Why Migration 9 is a Full Baseline?

Decision: Rather than maintaining a linear chain of 9 migrations, migration 9 is a complete schema snapshot. Migrations 1–8 are marked as applied without running them on fresh databases.

Why: During development, the schema underwent multiple major refactors. Running all 9 migrations sequentially would create intermediate states that the current application doesn't support. Migrations 1–8 create tables or columns that migrations 4–8 then drop or rename.

A baseline migration approach:

  • Fresh environments run only migration 9 (the complete schema)
  • Existing environments that have already run migrations 1–8 apply only migration 9's incremental changes
  • Avoids the "migration 3 creates a table that migration 7 drops" problem

Trade-off: New environments require a manual step to mark migrations 1–8 as applied. Documented in Database runbook.

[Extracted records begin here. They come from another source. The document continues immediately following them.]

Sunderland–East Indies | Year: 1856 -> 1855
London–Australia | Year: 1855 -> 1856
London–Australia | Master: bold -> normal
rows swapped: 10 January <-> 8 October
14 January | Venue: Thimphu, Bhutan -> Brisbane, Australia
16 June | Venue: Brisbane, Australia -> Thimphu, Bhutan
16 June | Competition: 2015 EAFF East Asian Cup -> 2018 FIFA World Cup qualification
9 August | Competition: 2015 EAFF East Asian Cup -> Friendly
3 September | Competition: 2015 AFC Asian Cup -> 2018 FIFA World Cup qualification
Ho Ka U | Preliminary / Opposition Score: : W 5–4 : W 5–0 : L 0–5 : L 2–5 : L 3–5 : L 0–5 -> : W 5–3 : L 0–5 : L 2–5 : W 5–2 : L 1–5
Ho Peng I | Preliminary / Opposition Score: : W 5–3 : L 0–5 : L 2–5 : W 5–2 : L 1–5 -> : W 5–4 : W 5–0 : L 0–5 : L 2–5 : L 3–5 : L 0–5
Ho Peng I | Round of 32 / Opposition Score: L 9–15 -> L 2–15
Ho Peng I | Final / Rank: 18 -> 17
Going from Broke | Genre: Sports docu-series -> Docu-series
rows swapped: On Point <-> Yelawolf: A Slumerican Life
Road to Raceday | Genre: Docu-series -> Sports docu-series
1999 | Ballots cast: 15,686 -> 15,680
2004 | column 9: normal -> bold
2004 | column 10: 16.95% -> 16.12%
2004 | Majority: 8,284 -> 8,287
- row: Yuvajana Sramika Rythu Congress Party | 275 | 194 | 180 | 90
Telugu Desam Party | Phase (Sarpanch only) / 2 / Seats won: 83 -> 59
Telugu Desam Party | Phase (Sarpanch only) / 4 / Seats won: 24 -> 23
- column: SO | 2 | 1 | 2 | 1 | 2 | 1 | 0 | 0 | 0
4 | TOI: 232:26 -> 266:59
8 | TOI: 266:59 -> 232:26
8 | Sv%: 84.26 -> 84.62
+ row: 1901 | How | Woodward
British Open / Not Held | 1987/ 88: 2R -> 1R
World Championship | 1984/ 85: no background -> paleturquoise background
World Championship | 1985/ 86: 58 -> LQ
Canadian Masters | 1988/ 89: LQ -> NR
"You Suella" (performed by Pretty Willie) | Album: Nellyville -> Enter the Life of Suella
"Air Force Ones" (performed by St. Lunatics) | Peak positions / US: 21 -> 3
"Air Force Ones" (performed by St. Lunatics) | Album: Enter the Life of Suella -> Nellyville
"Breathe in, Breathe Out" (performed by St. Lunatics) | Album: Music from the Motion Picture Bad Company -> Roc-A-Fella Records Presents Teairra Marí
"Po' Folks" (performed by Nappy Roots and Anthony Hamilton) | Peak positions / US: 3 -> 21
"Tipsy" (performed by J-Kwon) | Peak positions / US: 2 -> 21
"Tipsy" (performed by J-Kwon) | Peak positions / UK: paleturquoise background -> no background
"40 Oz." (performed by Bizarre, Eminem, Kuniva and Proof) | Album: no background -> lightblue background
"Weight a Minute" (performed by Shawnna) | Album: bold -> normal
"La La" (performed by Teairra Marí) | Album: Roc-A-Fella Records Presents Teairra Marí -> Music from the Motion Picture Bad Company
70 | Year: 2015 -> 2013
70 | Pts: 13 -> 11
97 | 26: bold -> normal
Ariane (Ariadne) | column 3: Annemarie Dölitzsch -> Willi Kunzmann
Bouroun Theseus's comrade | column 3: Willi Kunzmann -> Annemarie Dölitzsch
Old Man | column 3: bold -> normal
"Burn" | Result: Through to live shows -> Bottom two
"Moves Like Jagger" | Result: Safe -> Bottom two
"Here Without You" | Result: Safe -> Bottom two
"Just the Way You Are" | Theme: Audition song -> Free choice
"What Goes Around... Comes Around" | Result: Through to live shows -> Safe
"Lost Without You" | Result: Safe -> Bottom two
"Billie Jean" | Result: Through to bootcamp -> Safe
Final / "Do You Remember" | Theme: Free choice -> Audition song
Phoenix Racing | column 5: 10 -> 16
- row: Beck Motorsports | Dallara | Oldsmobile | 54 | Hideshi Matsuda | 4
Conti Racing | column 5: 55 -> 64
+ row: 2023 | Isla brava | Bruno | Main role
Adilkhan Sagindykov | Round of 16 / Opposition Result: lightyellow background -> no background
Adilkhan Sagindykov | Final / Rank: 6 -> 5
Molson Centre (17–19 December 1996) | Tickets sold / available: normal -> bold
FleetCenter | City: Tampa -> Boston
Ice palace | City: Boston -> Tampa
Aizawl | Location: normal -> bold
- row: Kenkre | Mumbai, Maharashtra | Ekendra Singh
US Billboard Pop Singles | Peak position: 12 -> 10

Why Is proxy.ts a "Routing Hint" Not a Security Gate?

Decision: The Next.js middleware (proxy.ts) only checks cookie presence and makes routing decisions — it does not validate sessions or enforce permissions.

Why: The Next.js Edge Runtime (where middleware runs) does not have:

  • Access to the NestJS session validation logic
  • A reliable way to query the database
  • Cryptographic session token validation without importing the full Better Auth library

Even if middleware could validate sessions, it would only be an additional layer — the API must always validate the session independently because any authenticated API call could come from a non-browser client.

Security model: Security is the API's responsibility. The middleware exists to give users the right UX (redirect to login rather than showing a blank page). A session cookie that passes the cookie presence check but is expired or tampered will be rejected by SessionGuard when the next API call is made.


Why Are Order Line Items Snapshot-Based?

Decision: When a component or service is added to an order, its price and display name are stored as a snapshot on the order item, not as a live reference to the catalog price.

Why:

  1. Price stability: Catalog prices change over time. A customer who accepted a quote for €2,500 should not see their order total change because a component's catalog price was updated
  2. Legal: Quoted prices are contractual — they must not change after the customer accepts
  3. Historical accuracy: Order history remains accurate even after catalog items are discontinued, renamed, or repriced

Trade-off: If the catalog price changes, existing order items are not automatically updated. Staff must manually update order items if a price negotiation happens after quoting.

The catalog reference (componentId, etc.) is stored alongside the snapshot for reference, but is nullable — the snapshot fields are what matter for billing.